§ **Complete the following**
a: Check each statement against the passage on the Mundiyawas-Khera ore minerals and felsic volcanic rocks. Answer yes or no for each, and quote the words of the passage that decide it. (i) Chalcopyrite is the most dominant copper ore mineral. (ii) Most of the felsic volcanic rock samples fall in the metaluminous field. (iii) Na2O decreases as SiO2 content increases.
b: Recast the paragraph beginning "The host rock geochemistry has been carried out" from the passage on the Mundiyawas-Khera felsic volcanic rocks as a concise bulleted list that keeps its main facts.
c: Carry on the passage on the Mundiyawas-Khera felsic volcanic rocks, starting after its final sentence.

Textural-microstructural features and ore petrography of different litho-units from the study area confirm the presence of chalcopyrite, pyrrhotite, arsenopyrite and pyrite as the major sulfide mineral phases (Figure 7a–e). However, chalcopyrite is found to be the most dominant copper ore mineral either occurring as fine disseminations within the felsic meta-volcanic rocks and dolomite or as vein fillings (Figure 7a–f). Mutual equilibrium boundary between pyrrhotite and chalcopyrite (Figure 7b,d) suggests the simultaneous crystallization.

4.2. Geochemistry of Felsic Volcanic Rocks

The host rock geochemistry has been carried out principally to establish the chemical variations of the felsic meta-volcanic rocks and their bearing on mineralization. Major element data of felsic volcanic rocks (Table S1) show that they have high silica content ranging from 61 to 80 wt% (average: 70%), and low Al2O3 (Al2O3 < 19%; average: 13%), low MgO (<2%; average: 1%) and high FeOT (4–20%; average: 6%) contents. Major oxide variations plot of the felsic volcanic rocks from Mundiyawas-Khera area with respect to SiO2 exhibit decreasing trends for Al2O3, MgO, TiO2, Fe2O3 and K2O (Figure 8). These binary variation patterns suggest fractional crystallization during the evolution of the magma whereas the felsic volcanic shows increasing trend of Na2O with increasing SiO2 content. Total Alkali vs. Silica (TAS) plot (Figure 9a) and Nb/Y-Zr/TiO2 plot (Figure 9b) confirms the rhyolite-dacite composition of the felsic volcanic rocks. The felsic volcanic rocks show calc-alkaline affinity (Figure 9c) and are metaluminous to peraluminous in nature; however, most of the samples fall in peraluminous field (Figure 9d). The felsic volcanic rock samples of Mundiyawas-Khera area contain some of the highest HFSE and REE contents, hosting VMS-deposits, compared to any other in the world [54,55]. The Zr (86–262 ppm; average 156 ppm), Y (21–68 ppm; average: 34 ppm) and Nb (5–21 ppm; average: 16 ppm) contents are displayed in (Table S1; Figure 9e). Trace element signatures and high Ga/Al ratios are similar to I & S type felsic rocks (Figure 9f).

[Items listed in the dataset]
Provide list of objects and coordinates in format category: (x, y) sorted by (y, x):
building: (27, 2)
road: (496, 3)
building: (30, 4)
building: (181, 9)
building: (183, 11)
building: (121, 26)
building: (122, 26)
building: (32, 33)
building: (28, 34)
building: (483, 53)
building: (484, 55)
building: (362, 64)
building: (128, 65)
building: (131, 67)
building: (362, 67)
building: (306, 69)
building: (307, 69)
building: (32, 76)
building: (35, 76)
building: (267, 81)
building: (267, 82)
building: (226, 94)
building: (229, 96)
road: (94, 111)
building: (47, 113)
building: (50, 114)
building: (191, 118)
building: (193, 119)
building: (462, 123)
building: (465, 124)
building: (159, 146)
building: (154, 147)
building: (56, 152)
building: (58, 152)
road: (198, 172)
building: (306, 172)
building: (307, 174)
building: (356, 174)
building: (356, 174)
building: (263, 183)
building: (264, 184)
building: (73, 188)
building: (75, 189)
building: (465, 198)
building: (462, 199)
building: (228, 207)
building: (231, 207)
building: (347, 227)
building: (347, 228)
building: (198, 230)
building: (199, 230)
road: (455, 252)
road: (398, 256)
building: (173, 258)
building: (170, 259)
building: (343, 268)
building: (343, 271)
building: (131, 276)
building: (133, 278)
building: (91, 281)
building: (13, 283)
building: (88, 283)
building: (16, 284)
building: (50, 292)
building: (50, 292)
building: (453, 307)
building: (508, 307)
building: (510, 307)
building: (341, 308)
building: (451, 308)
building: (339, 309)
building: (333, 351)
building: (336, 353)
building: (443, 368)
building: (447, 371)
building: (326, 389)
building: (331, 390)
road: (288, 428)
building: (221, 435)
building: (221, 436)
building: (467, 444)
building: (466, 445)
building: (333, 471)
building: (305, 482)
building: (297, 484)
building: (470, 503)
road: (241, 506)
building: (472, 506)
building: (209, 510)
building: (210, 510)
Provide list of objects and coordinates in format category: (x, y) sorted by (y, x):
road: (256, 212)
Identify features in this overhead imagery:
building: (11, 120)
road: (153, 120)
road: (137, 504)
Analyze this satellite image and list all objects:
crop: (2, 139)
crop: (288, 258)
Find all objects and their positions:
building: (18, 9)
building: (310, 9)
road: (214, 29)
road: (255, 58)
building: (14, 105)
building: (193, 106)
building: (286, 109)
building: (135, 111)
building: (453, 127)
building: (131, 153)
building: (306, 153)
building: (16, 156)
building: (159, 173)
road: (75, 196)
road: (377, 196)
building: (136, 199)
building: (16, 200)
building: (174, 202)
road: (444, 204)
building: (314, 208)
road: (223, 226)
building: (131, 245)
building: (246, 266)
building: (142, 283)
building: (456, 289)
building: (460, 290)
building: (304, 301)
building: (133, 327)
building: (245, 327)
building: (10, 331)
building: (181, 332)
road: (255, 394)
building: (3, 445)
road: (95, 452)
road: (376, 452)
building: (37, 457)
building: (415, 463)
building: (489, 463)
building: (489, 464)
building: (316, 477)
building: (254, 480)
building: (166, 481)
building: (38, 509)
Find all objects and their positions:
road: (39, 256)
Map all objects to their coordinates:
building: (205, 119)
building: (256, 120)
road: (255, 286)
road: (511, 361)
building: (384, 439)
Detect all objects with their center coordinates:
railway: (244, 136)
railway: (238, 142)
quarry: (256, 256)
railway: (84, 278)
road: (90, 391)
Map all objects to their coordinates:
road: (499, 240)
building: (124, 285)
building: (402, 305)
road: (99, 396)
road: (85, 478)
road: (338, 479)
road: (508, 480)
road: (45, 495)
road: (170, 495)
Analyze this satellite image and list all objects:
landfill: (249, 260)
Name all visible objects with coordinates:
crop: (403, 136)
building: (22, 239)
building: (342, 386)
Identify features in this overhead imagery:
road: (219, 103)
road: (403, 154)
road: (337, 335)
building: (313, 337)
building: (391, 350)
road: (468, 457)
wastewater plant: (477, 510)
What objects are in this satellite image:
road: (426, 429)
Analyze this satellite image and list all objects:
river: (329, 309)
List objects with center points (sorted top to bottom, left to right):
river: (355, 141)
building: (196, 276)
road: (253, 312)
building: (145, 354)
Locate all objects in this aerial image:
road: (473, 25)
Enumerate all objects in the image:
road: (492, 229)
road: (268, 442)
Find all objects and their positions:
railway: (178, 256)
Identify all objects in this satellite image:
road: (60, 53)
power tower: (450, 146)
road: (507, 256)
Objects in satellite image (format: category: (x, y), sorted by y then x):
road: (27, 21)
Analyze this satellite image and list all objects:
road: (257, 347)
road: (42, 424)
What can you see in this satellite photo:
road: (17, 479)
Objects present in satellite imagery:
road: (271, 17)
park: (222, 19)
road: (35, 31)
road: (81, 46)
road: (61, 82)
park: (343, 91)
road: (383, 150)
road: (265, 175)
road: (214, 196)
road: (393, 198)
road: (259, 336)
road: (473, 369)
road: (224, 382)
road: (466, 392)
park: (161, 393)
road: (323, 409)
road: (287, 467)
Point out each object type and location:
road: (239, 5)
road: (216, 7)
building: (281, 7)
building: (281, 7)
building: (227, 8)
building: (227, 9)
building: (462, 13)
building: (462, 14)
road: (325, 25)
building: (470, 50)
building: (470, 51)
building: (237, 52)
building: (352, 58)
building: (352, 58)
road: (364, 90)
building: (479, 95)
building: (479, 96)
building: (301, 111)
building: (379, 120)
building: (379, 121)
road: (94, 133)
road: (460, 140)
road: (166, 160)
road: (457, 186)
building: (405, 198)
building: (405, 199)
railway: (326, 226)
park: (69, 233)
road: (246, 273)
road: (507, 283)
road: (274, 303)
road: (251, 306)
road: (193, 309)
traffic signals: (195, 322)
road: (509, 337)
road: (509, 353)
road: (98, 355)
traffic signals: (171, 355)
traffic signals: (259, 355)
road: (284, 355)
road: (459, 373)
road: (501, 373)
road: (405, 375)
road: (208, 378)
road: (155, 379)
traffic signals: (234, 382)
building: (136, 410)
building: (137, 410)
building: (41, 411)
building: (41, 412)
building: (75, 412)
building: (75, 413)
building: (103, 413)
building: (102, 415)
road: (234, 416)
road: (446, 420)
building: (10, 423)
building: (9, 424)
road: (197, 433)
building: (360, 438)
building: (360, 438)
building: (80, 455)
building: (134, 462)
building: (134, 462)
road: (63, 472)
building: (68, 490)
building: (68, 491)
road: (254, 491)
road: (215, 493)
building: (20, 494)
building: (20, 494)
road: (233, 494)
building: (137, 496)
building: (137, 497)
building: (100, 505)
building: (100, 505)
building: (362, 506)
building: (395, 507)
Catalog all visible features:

§ **Activity answers**
a:
(i) Yes: "chalcopyrite is found to be the most dominant copper ore mineral"
(ii) No: "most of the samples fall in peraluminous field"
(iii) No: "the felsic volcanic shows increasing trend of Na2O with increasing SiO2 content"

b:
- Purpose: to establish the chemical variations of the felsic meta-volcanic rocks and how they bear on mineralization.
- Major elements: high SiO2 (61–80 wt%, average 70%), low Al2O3 (<19%, average 13%), low MgO (<2%, average 1%) and high FeOT (4–20%, average 6%).
- Trends with SiO2: Al2O3, MgO, TiO2, Fe2O3 and K2O decrease, which suggests fractional crystallization during magma evolution. Na2O increases.
- Composition: rhyolite-dacite, according to the TAS and Nb/Y-Zr/TiO2 plots.
- Affinity: calc-alkaline. The rocks are metaluminous to peraluminous, and most samples are peraluminous.
- HFSE and REE: the samples contain some of the highest contents of any VMS-hosting felsic volcanic rocks in the world.
- Trace elements: Zr 86–262 ppm (average 156), Y 21–68 ppm (average 34), Nb 5–21 ppm (average 16).
- Trace element signatures and high Ga/Al ratios resemble those of I- and S-type felsic rocks.

c:
4.3. Alteration

Hydrothermal alteration is a common phenomenon in many ore deposits and plays a pivotal role in categorizing the deposits according to the characteristic mineral distribution pattern. Here the alteration impressions have been identified both from the megascopic and microscopic characteristics of the host rocks coupled with the host rock geochemistry. Detailed petrographic studies of host rocks around the mineralized zones revealed the occurrences of sericite, scapolite, epidote, calcite and sulfide minerals. However, sericitization (Figure 6b,c) and scapolitization (Figure 6g) were intensely developed in the form of dominant assemblages as compared to other alteration assemblages in the study area. Carbonate occurrences in the form of calcite are very common within host rocks. Crisscross thick and thin vein and veinlets of quartz-carbonate veins and their interrelation with sulfide mineralization clearly suggest repetitive remobilization and redeposition of sulfide minerals due to intense hydrothermal activities. Intricate association of sulfide with scapolite clearly indicates the strong involvement of a hydrothermal fluid for the formation of scapolite. Lithogeochemical characteristics of host rocks are also examined to understand the hydrothermal and digenetic trend in alteration box plot of [61]. The alteration box plot is considered to be a robust method to understand the intensity of alteration suffered by hydrothermal fluids in VMS system [62]. On alteration box plots, felsic volcanic samples of Mundiyawas-Khera prospect show four distinct hydrothermal alteration trends (Figure 10). In the alteration box plot (Figure 10), there is a strong correlation towards sericite node (Trend 1). It shows weak sericite alteration at the margins of a hydrothermal system and relatively weak correlation towards sericite-chlorite-pyrite node (Trend 2), chlorite-pyrite-(sericite) node (Trend 3) and carbonate- sericite node (Trend 5). These are clearly discernible with the field and petrographic observations in the study area and are in conformity with other VMS deposits.

4.4. Carbon and Oxygen Isotope Geochemistry of Carbonates

The values of carbon and oxygen isotope depend upon the environment of deposition and are restricted to a particular set of geological reservoirs [63,64,65,66,67]. The carbon and oxygen isotope data of the mineralized carbonate veins from the deposit is given in Table 1. The C and O isotope data are plotted on δ13CPDB versus δ18OSMOW plot to understand the geological environment of deposition; at the same time, they are also compared with various well-known VMS deposits (Figure 11). The plot shows that the variation of δ13C values range between −10.4‰ and –0.9 ‰ (min = −10.6‰, n = 27), whereas the δ18O values show a range of 16.35‰ to 25.23‰ (min = 21.49‰, n = 27). The C and O isotopic data of the mineralized carbonate veins of Mundiyawas-Khera copper deposit (Figure 11) does not match with the other carbonate sources and rules out its formation from a single geological environment. Rather, we can propose mixed types of geological environments responsible for the mixing of fluids or this could be due to fluid/rock interactions.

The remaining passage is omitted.